[[ Dataset records open ]]

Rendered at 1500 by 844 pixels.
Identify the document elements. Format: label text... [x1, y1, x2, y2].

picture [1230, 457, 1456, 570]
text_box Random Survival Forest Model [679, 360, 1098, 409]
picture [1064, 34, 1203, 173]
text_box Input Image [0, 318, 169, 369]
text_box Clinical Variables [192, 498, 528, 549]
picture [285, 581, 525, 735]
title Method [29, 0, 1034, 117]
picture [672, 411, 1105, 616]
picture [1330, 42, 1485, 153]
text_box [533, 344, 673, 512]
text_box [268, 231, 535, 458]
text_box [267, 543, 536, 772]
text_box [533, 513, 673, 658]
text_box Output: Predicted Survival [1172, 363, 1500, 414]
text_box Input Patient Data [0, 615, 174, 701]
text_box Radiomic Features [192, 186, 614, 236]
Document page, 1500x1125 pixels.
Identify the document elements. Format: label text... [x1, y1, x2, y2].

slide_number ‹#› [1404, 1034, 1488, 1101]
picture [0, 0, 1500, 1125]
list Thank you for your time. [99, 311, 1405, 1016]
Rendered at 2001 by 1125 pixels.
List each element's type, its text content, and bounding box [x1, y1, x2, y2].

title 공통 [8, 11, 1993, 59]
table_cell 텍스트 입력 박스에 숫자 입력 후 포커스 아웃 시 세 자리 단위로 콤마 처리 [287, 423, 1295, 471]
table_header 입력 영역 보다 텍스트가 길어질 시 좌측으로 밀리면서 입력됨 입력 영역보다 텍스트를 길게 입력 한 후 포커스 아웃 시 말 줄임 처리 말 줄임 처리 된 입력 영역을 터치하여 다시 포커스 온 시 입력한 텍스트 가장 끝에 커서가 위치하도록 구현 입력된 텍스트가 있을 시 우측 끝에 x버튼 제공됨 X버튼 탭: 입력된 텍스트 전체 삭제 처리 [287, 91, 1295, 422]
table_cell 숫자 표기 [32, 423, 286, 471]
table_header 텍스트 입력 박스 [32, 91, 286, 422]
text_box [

[[ Dataset records closed ]]

▶ **What you will do**:
Write out, from the lines above, only those from the line with "Document page, 1500x1125 pixels." to the line with "Rendered at 2001 by 1125 pixels.", exactly as given, including the first and the last.

▶ **Reply**:
Document page, 1500x1125 pixels.
Identify the document elements. Format: label text... [x1, y1, x2, y2].

slide_number ‹#› [1404, 1034, 1488, 1101]
picture [0, 0, 1500, 1125]
list Thank you for your time. [99, 311, 1405, 1016]
Rendered at 2001 by 1125 pixels.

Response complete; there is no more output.